**GIVEN MATERIAL:**
○ ○ ○ ○ ○ ○ ○
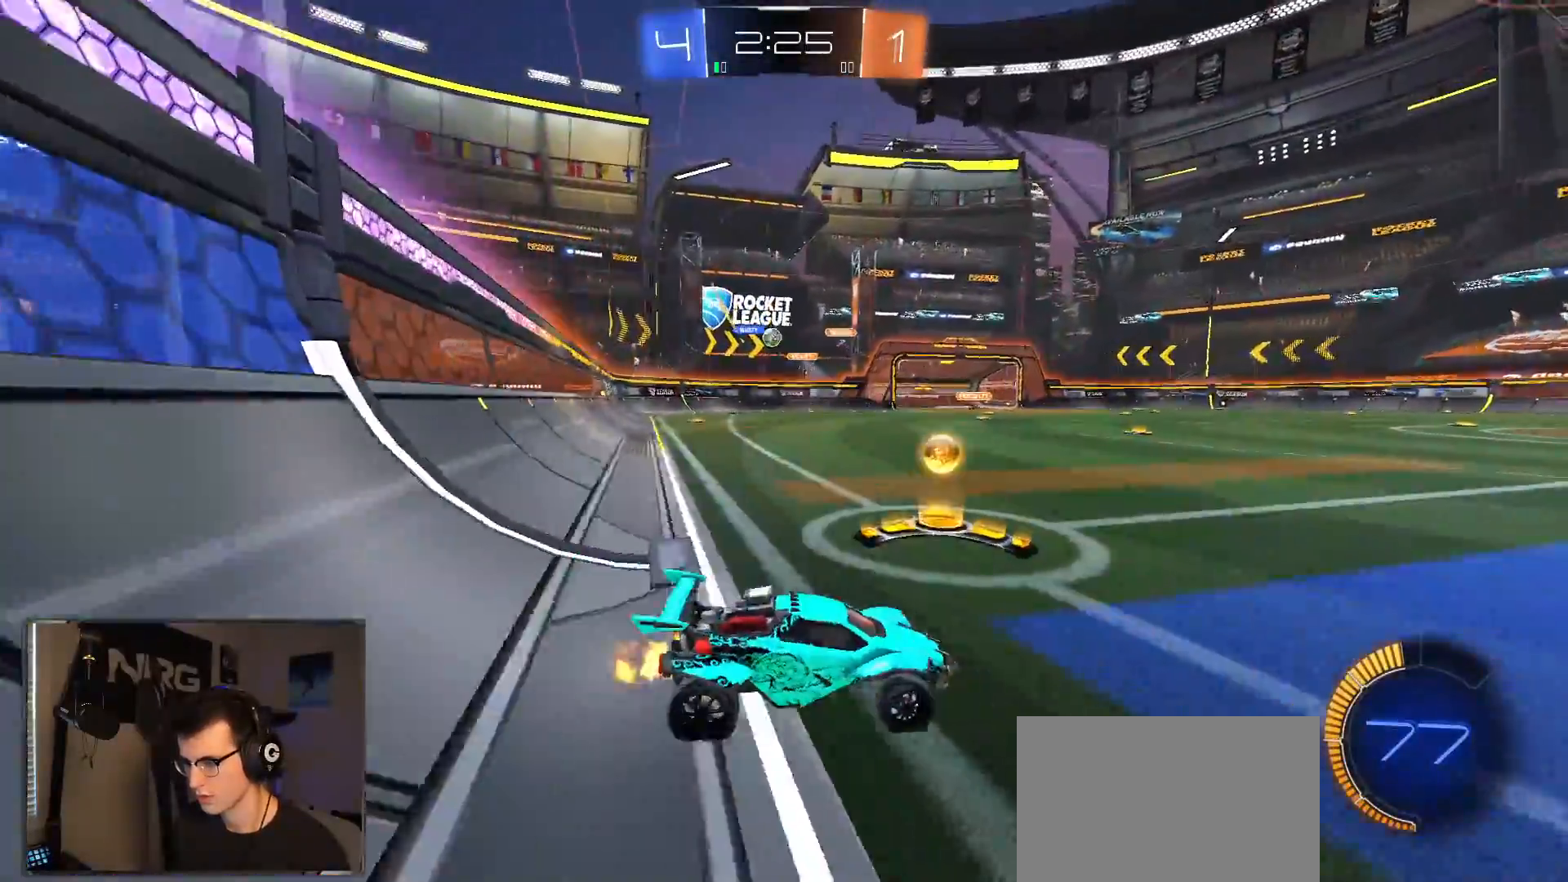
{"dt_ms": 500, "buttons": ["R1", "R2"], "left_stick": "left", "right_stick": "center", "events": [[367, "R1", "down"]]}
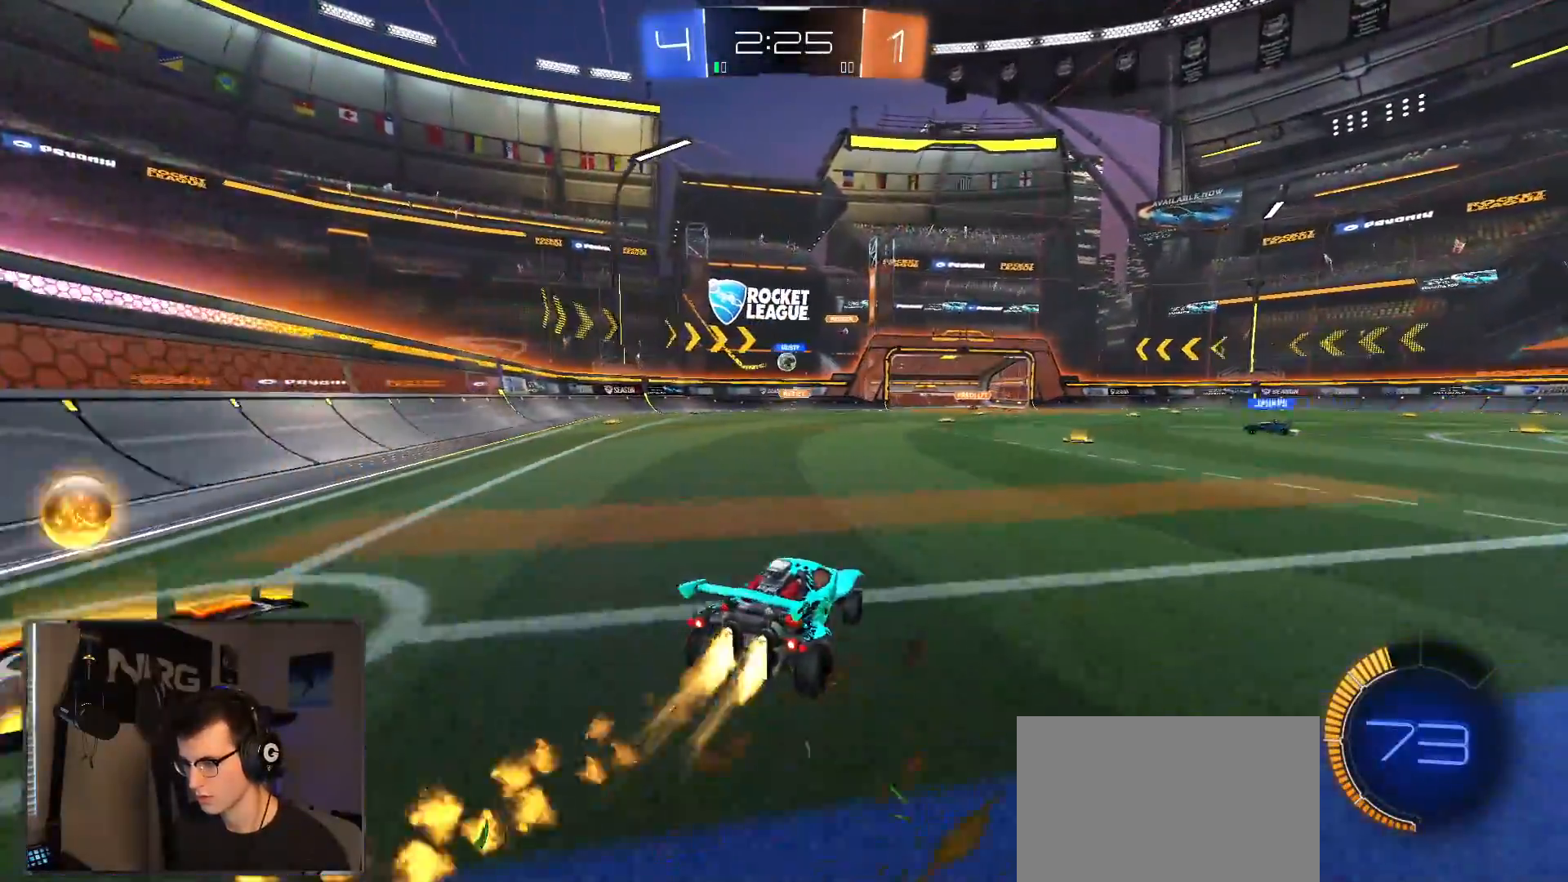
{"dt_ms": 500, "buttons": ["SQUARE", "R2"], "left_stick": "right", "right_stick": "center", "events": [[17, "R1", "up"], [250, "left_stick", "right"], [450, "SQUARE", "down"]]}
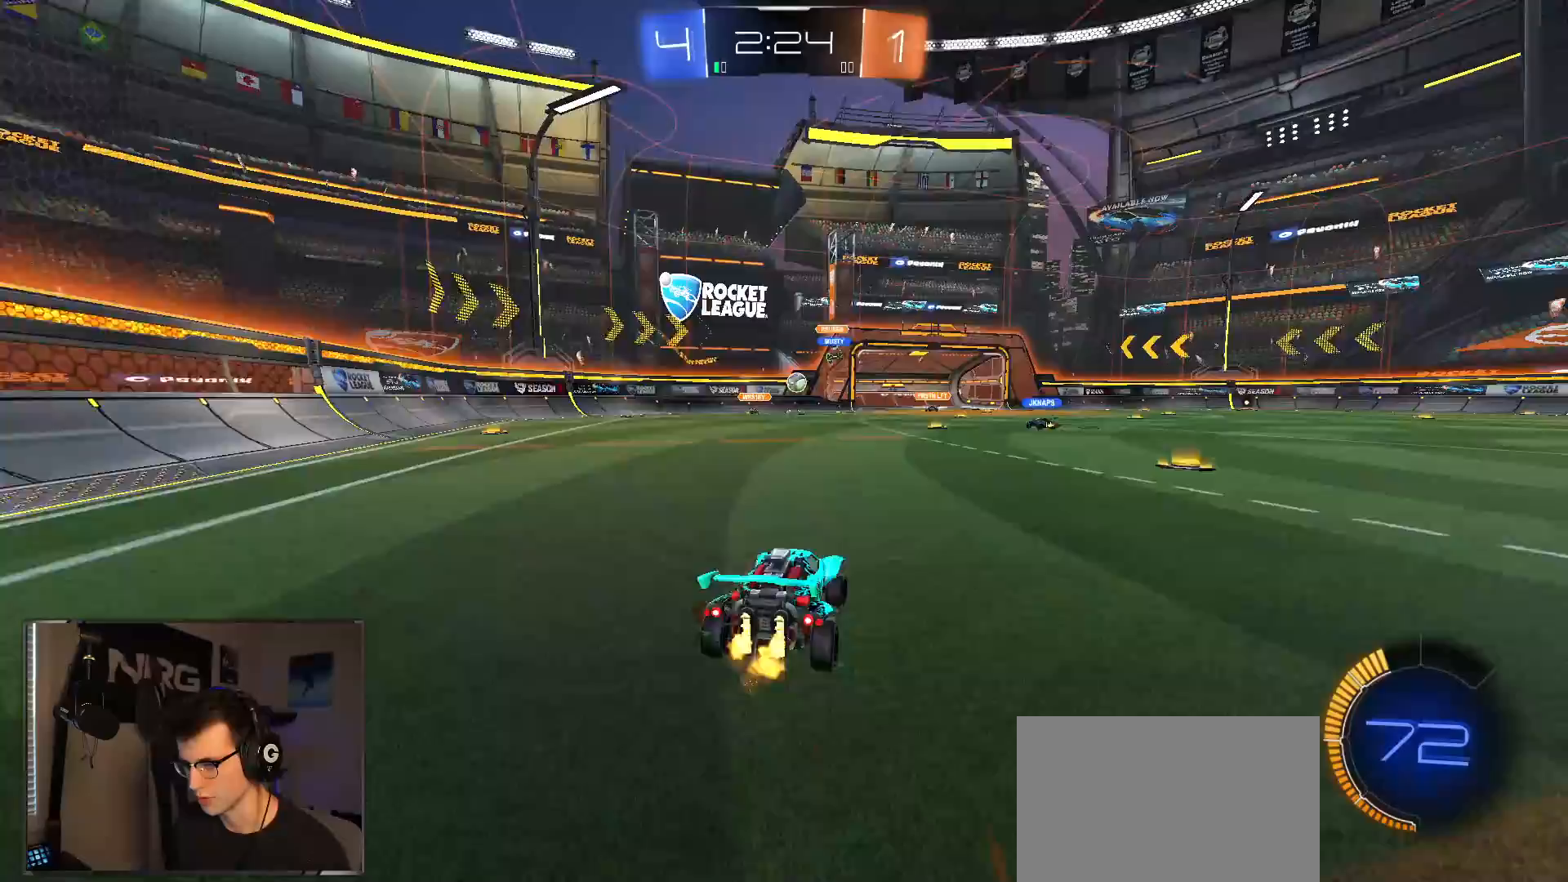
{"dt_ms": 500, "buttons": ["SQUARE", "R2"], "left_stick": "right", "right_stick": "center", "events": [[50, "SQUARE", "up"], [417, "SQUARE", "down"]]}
○ ○ ○ ○ ○ ○ ○
**INSTRUCTIONS TO FOLLOW:** Leave out the pictures. Transcribe the rest of the listing above exactly.

**OUTPUT:**
{"dt_ms": 500, "buttons": ["R1", "R2"], "left_stick": "left", "right_stick": "center", "events": [[367, "R1", "down"]]}
{"dt_ms": 500, "buttons": ["SQUARE", "R2"], "left_stick": "right", "right_stick": "center", "events": [[17, "R1", "up"], [250, "left_stick", "right"], [450, "SQUARE", "down"]]}
{"dt_ms": 500, "buttons": ["SQUARE", "R2"], "left_stick": "right", "right_stick": "center", "events": [[50, "SQUARE", "up"], [417, "SQUARE", "down"]]}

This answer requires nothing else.